TASK PROMPT: Pick up the forum thread on calculating TLLTD and keep writing it past its last sentence.

READING TEXT:

Calculating TLLTD for non rocket scientists?

[adambrouillard]

I've been trying to find out how to calculate TLLTD from various sources and I can't figure out the correct method.

Some methods seem to only use the difference between the CG and roll axis at the CG and others seem to take into consideration the CG at each end of the car. Millikens book is probably the best method, but I can't figure out the equations.

I know my wheel rates, roll centers, and overall CG.

Could someone explain in simple terms how to calculate the TLLTD from this?

[Goran Malmberg]

There are only one Centre of gravity, so in any case tis is the starting point.
The rest is depending on what you want to know. You may be looking for the deflection, the weight transfer or the jacking effect. It is a rather complicated situation and this is probabley the reason for you not to see any straight formula. It is a dynamic situation where Ic is constanley changing together with the loading of the wheels. So even finding the numbers for input is a story for itself.
A good program is a great help, but it has to be a good program then.

Regards
Goran.

[adambrouillard]

Mainly what I am interested in is finding the out all the effects that would change the balance of a car and how much of an effect they have. My main question deals with ride height at each end of the car.

Popular opinion is that a higher ride height at one end of the car will transfer more weight and thus have less grip at that end.

The roll center would raise at that end and the weight on that end would raise as well. The roll moment should basically stay the same so the only effect would be the weight raising. This would raise the CG of the car a little, but if the only change was the CG of the car, then this would not effect the balance of the car only the overall grip level.

This would mean that effectively changing rake on the car should not effect the balance assuming your roll centers basically moved with the cg, is this true?

[Goran Malmberg]

Quote:

Originally Posted by adambrouillard

1
Mainly what I am interested in is finding the out all the effects that would change the balance of a car and how much of an effect they have. My main question deals with ride height at each end of the car.
2
Popular opinion is that a higher ride height at one end of the car will transfer more weight and thus have less grip at that end.
3
The roll center would raise at that end and the weight on that end would raise as well.
4
The roll moment should basically stay the same so the only effect would be the weight raising.
This would raise the CG of the car a little, but if the only change was the CG of the car, then this would not effect the balance of the car only the overall grip level.
This would mean that effectively changing rake on the car should not effect the balance assuming your roll centers basically moved with the cg, is this true?

1
I have heard of ride height balans adjustments but is no friend of the idea.
However, ia a racing class for cars that ar pretty much allike, special way of adjusting may devellope and turn out to work.
If the car has groundforce changing the rake would affect the aero balance maybe to a dramatic extent.

PROVIDED MATERIAL:
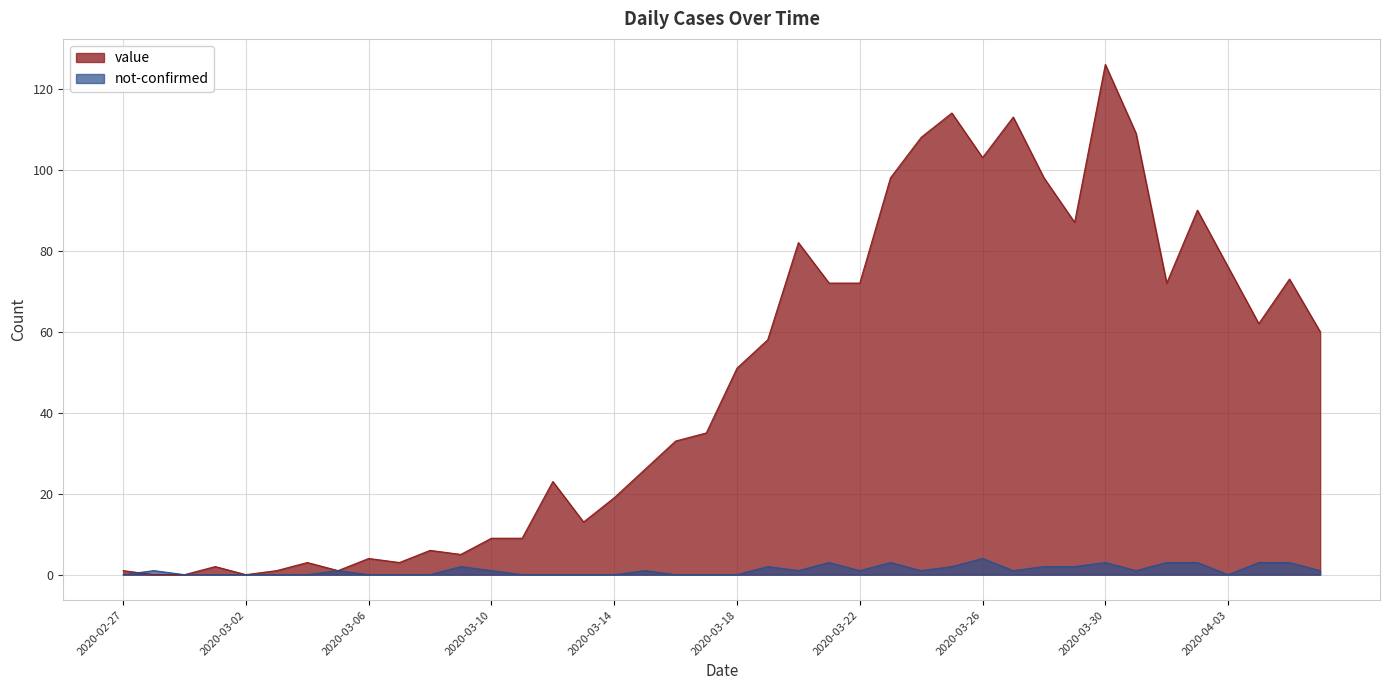

What is the label of the 22nd point from the left?

2020-03-19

WRITTEN RESPONSE:
2
If the car use doublle A-arms the Rc will alter and more weight will be tranfered over the geometry while the sprung weight transfer will stay more of the same. This is the same phenomenon as I discussed in an earlier tread about the roll axis beeing higher at the rear. So, in place of rising the ride height we could as well alter the A-arm attacching point to the chassis.
3
Check what you see when cornerweighting the car....
4
As allready said, the geometric weight transfer will alter.
5
There are a number of different A-arm layouts, some with heavy camber compensation built in, some cars are lowered resulting in less good geometry
etc. How great the balance effect will become is hard to tell then. Myself I use all a-arm angle layouts with great care in order to lessen all of those balance effects from ride heights, and adjust blance using sway bars springs and shocks (And aero). Maybe some slight higher rear Rc for turn in steering respons.
Regards
Goran Malmberg

[adambrouillard]

Ok, I suppose what I don't understand then is how changing the roll center at one of the car effects balance. I thought you measure the difference between the roll center and CG at that end of the car to get the roll moment. But if only the overall cg matters, what do you measure the roll center to?

[adambrouillard]

Ok I have been reading other threads and it seems that changing the roll center at one end would effect jacking, camber gain, and the rate at which the tire loaded because it is undamped ( ie transients). But it would not change the overall balance of the car. Is this correct?


Only changing the springs, bars, effects the mechanical balance of the car, correct?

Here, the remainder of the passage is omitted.